=== Extrait de page ===

C’est à ce moment que nous sommes prêts pour la volonté du bonheur.

«On ne peut y parvenir par une voie tracée au cordeau et sans obstacles; c'est, au contraire, une lutte continuelle contre des puissances extérieures, un conflit incessant des puissantes intérieures, dans lequel l'individu doit expérimenter par lui-même tous les stades de développement. On ne peut l'éviter; on ne le doit pas non plus, car c'est justement cette expérience, cette lutte qui est précieuse, constructive, créatrice; elle inhibe la volonté, mais en même temps, elle la renforce et la développe.»

«Le stade suivant est déjà caractérisé par le sentiment de scission de la personnalité, par le désaccord entre la volonté et la contre-volonté, ce qui est autant une lutte contre la pression du monde extérieur (la morale) qu'un conflit intérieur entre les deux forces de la volonté. Le facteur constructif s'élève au delà de la simple acceptation morale et instinctive du devoir jusqu'à la formation de l'idéal personnel qui - nouvelle puissance tendant vers son but, peut, selon le cas, agir par construction ou inhibition. Durant ce stade, le développement peut prendre les formes névrotiques ou créatrices, qui n'existaient pas au premier stade. Ici encore, tout dépend de la place que prend la volonté par rapport aux instances psychiques morales et éthiques, appelées ou créées par elle, mais qui, une fois éveillées à la vie, deviennent elles-mêmes des puissances. La volonté est donc toujours contrainte de prendre à nouveau position; d'abord en face du donné, puis à l'égard de ses propres créations, et enfin vis-à-vis de ce qu'elle veut.» Malgré toutes ces manifestations complexes la vie peut devenir légère et cesser d’être tragique. On devient ainsi homme de volonté et d’action. «En créant son idéal, par des transfor-mations et des refontes successives, ce type s'est créé un monde intérieur si souverain, si particulier, un monde à lui qui n'est pas un simple substitut de la réalité extérieure (originairement éthique), mais pour lequel la réalité ne peut jamais offrir que de si faibles compensations, que l'individu est contraint de chercher satisfaction et salut dans la création et l'objectivation de son monde personnel. Bref, ce type n'accepte avec la tradition et l'obligation, avec tout ce qui est désiré et voulu, tout ce qui est aspiration et devoir, aucun compromis; il n'en fait pas davantage une simple somme; il crée, au contraire, une unité nouvelle : la personnalité forte avec sa volonté autonome, la plus haute création à laquelle aboutisse la coopération de la volonté et de l'esprit.»

Si l’on prend les trois types d’hommes : le premier, l’homme ordinaire, le deuxième, le névrosé et le troisième, le créateur, cela nous donne ce qui suit. «Le premier type d'adaptation a donc besoin de la contrainte extérieure. Le deuxième, le névrosé, se cabre en présence de toute espèce de contrainte, extérieure ou intérieure; le troisième, le créateur, a maîtrisé la contrainte par la liberté. Le premier se soumet au réel, le deuxième se regimbe contre son pouvoir, le troisième, pour lutter contre sa pression, se crée une réalité subjective qui le rend indépendant et lui donne en même temps, la possiblité de vivre dans la réalité, sans entrer en conflit avec elle.»

===

● **Consigne 1**:
Répondez à ces questions d'après le texte sur la volonté :
(a) De quoi le premier type d'adaptation a-t-il besoin ?
(b) Quelles formes le développement peut-il prendre durant le stade suivant ?
(c) Quels sont les trois types d'hommes cités ?
● **Consigne 2**: Prolongez le texte sur la volonté de quelques phrases, en partant de sa dernière phrase.

=== Contenu des données ===

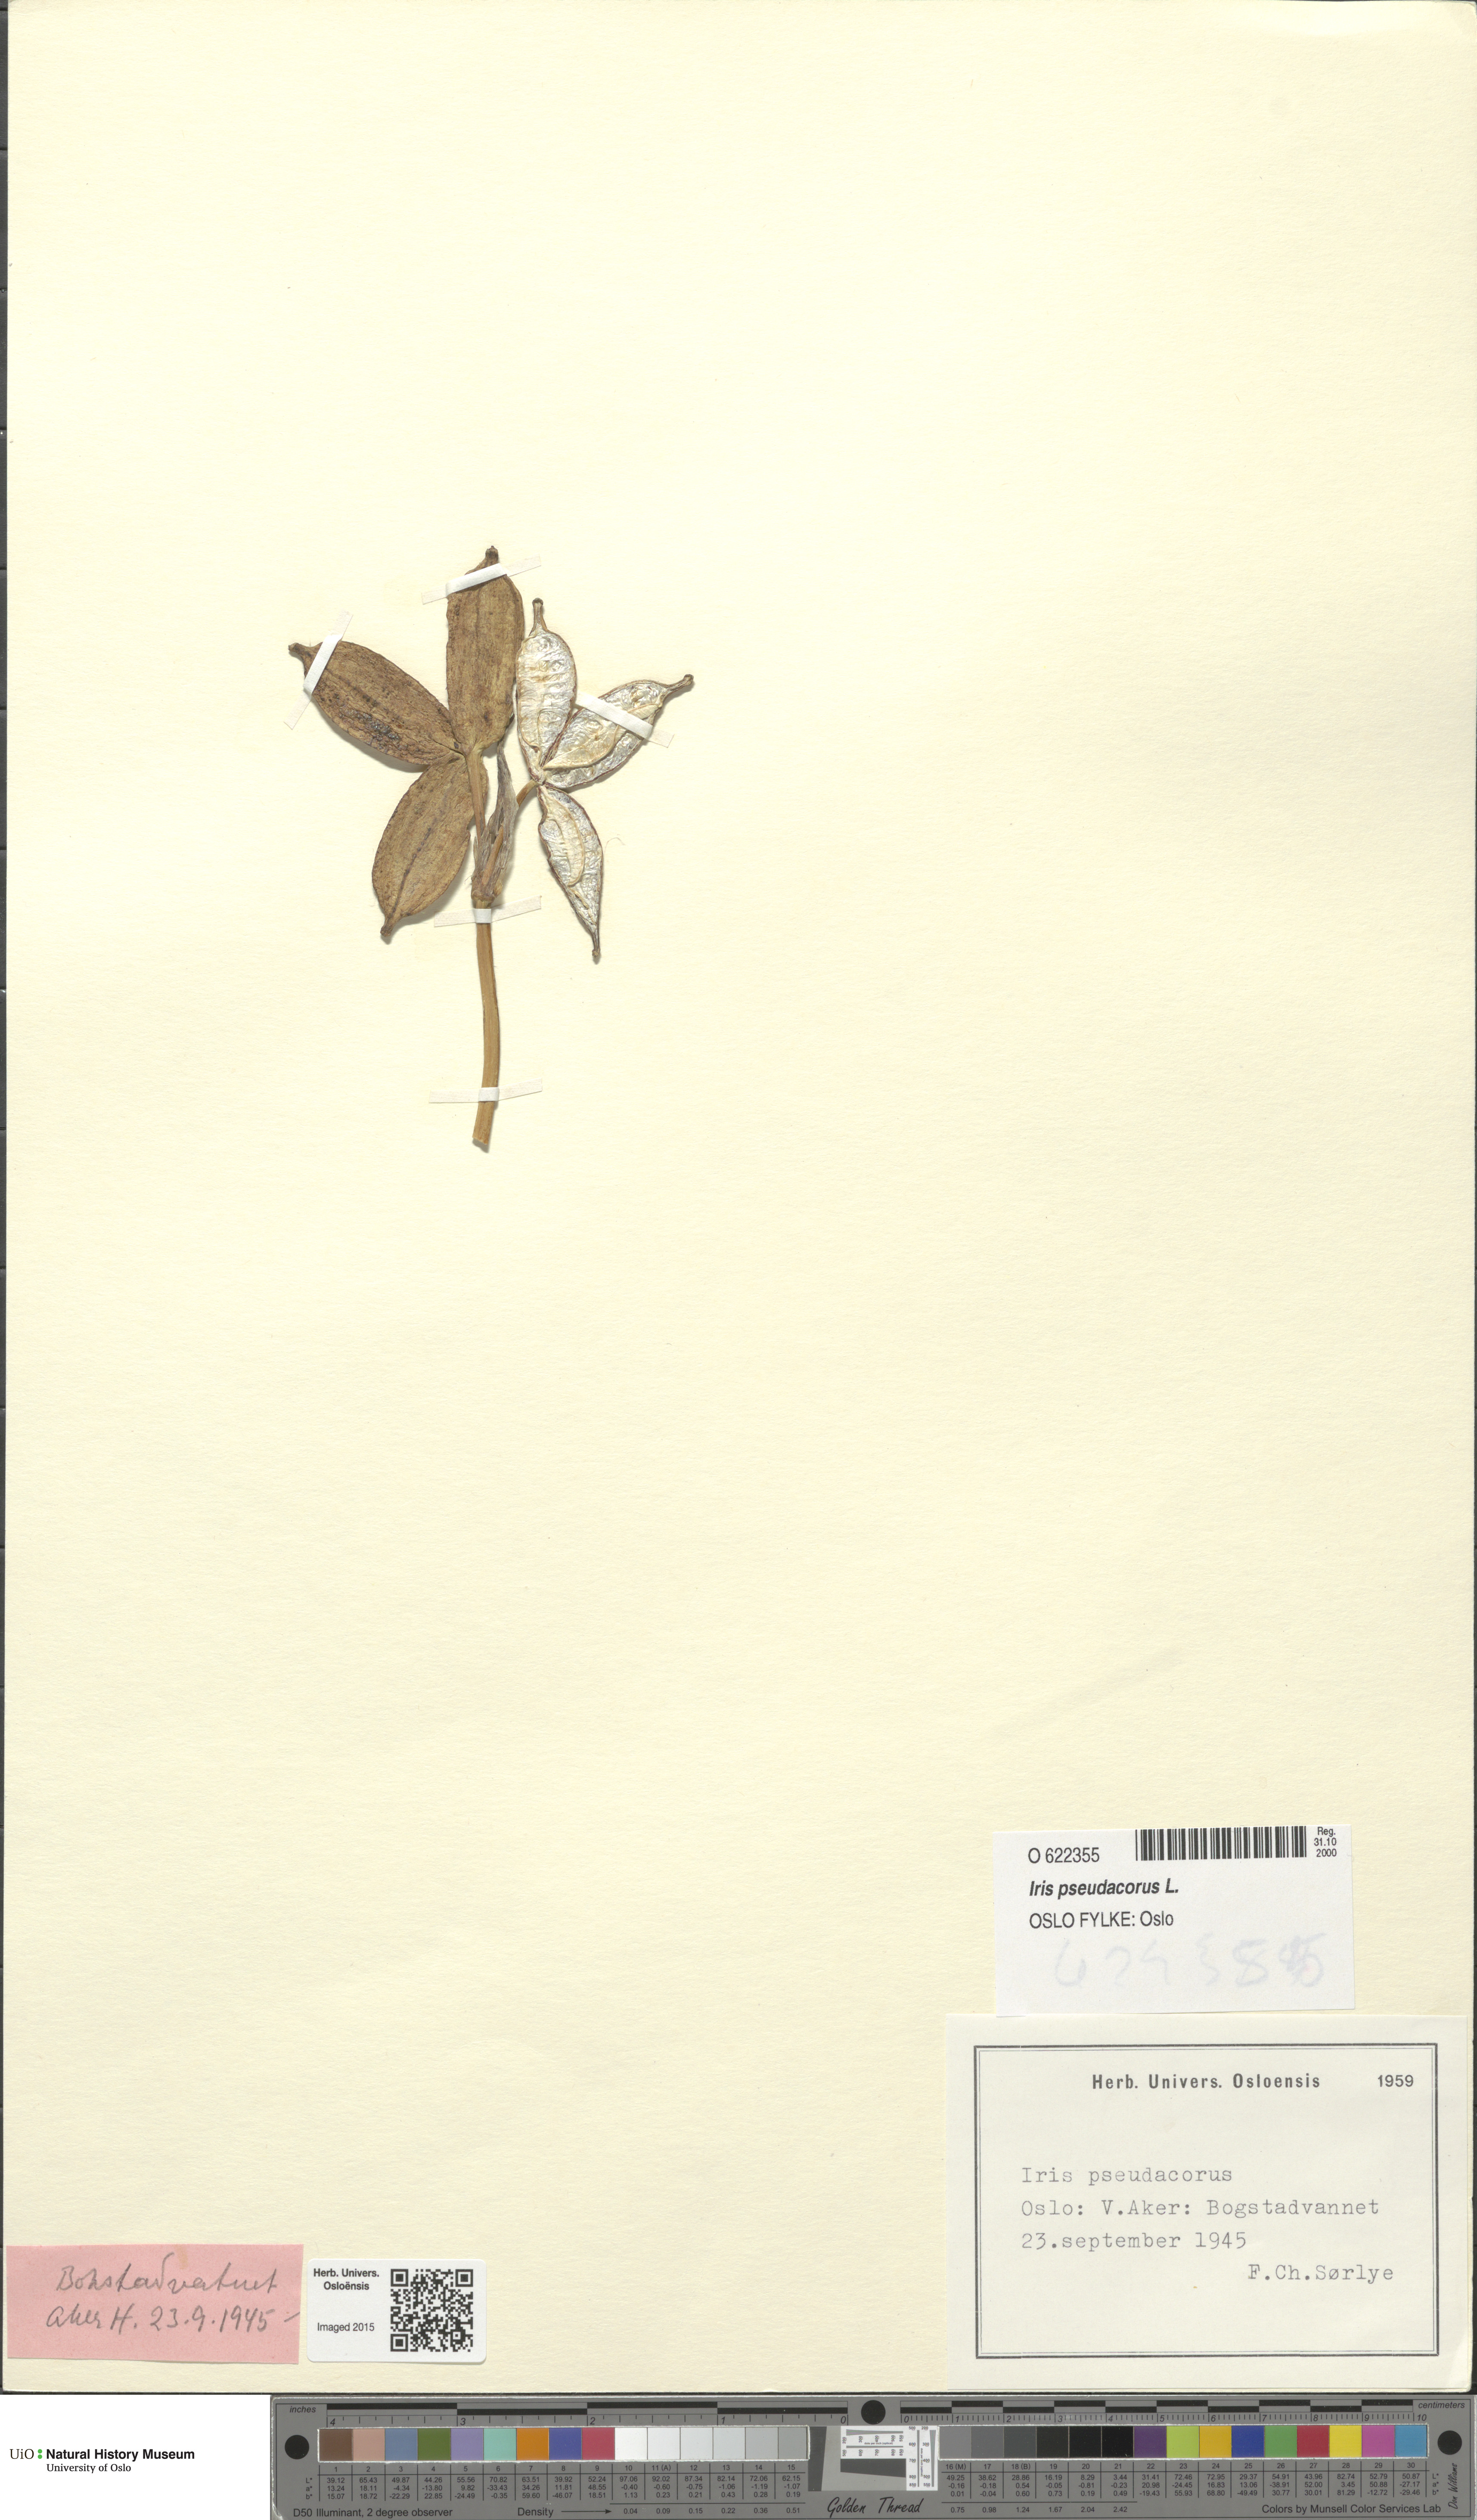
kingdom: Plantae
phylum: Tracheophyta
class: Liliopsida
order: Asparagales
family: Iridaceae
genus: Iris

===
=== Contenu des données ===

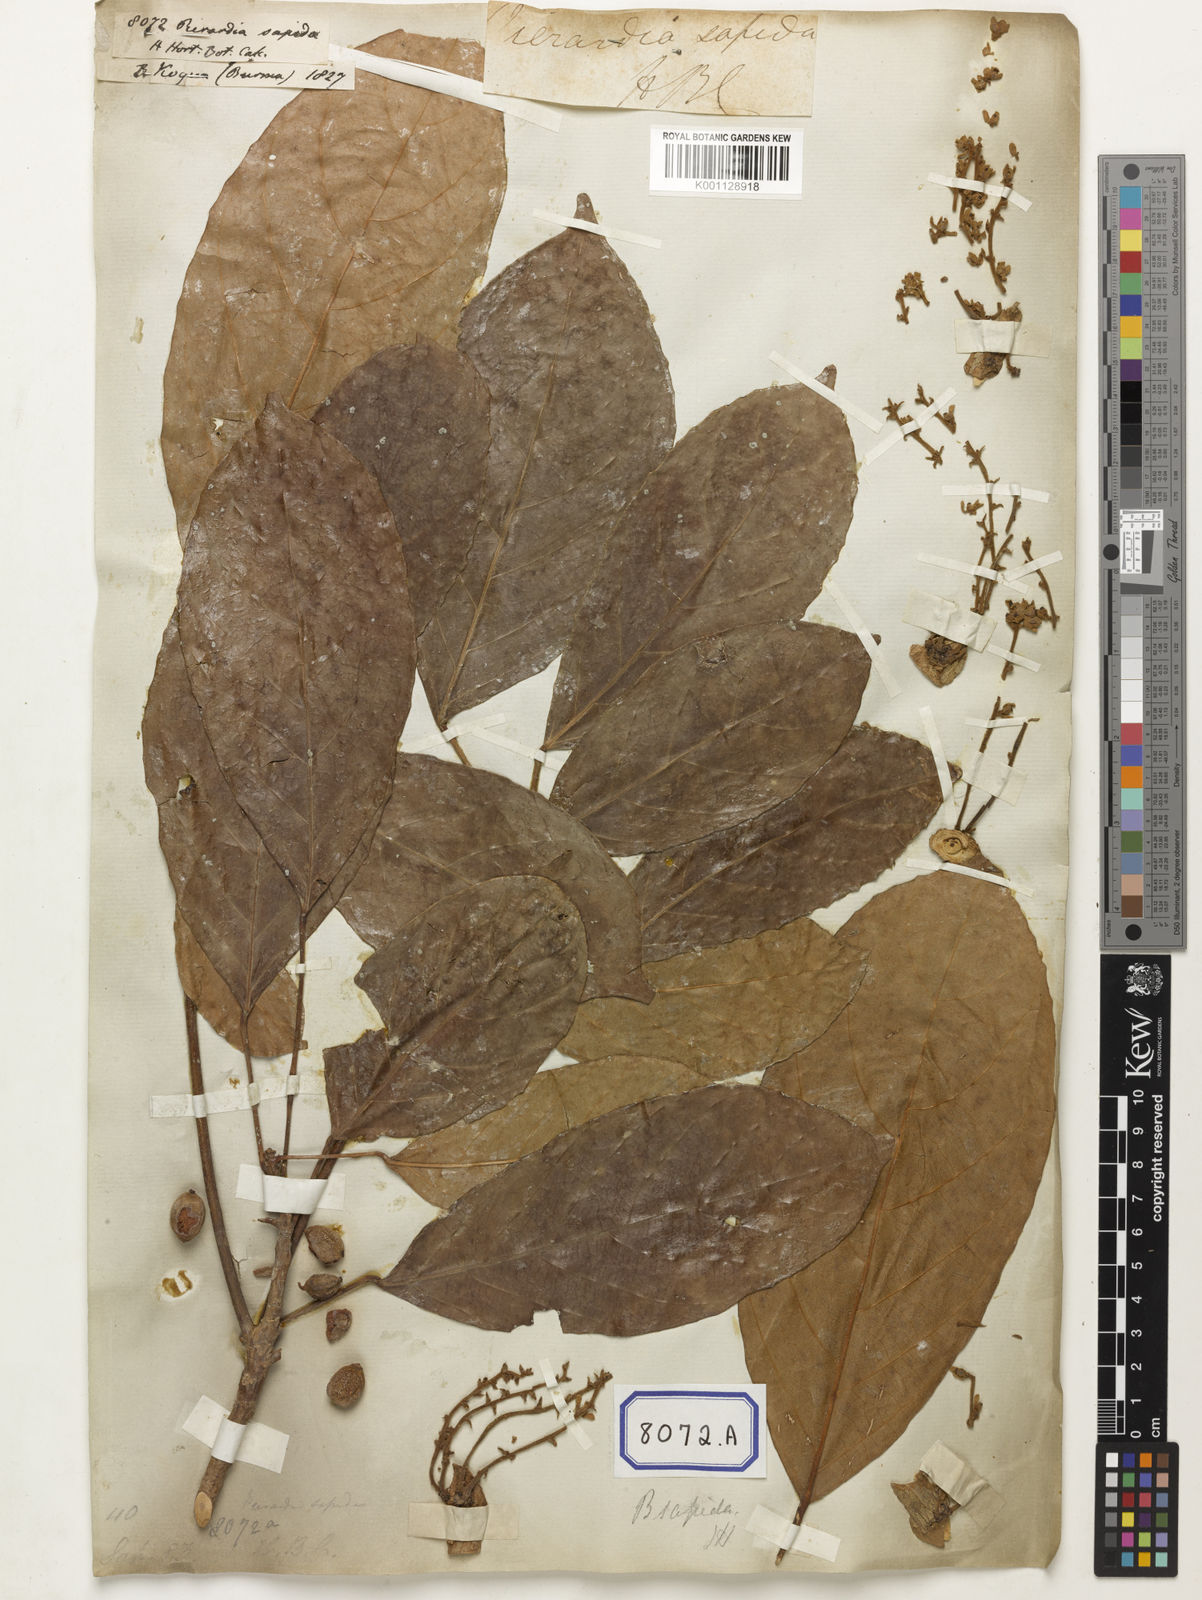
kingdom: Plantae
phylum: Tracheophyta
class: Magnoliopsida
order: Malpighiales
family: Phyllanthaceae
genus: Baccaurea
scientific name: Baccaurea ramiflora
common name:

===

● **Bonne réponse 1**:
(a) De la contrainte extérieure.
(b) Les formes névrotiques ou créatrices.
(c) L'homme ordinaire, le névrosé et le créateur.

● **Bonne réponse 2**:
Pour le névrosé, la thérapeutique doit l’amener à s’accepter et à devenir lui-même sa propre personnalité.

«L'homme moyen, adapté à la réalité, trouve la justification de sa volonté individuelle dans celle de la majorité, qui a une orientation identique; toutefois, par là, il accepta aussi les tentatives universelles de justification et de décharge de la société (règles morales et projections religieuses). Le névrosé, à qui son plus fort développement individuel donne l'impression d'être bien différent des autres, ne peut accepter ni les normes, ni les justifications générales; mais il ne peut pas non plus accepter celles qui viennent de lui-même, parce qu'elles seraient l'expression de sa volonté personnelle, qu'il lui faudrait alors accepter. Le type créateur au contraire accepte, comme nous l'avons vu, et soi-même et les idéals qu'il forme, donc sa volonté personnelle; il le fait, en tout cas, dans une bien plus large mesure que tout autre type.»

Ce qui fait que «l'idéal de la personnalité est un idéal véritable au sens propre du terme : être comme on voudrait être».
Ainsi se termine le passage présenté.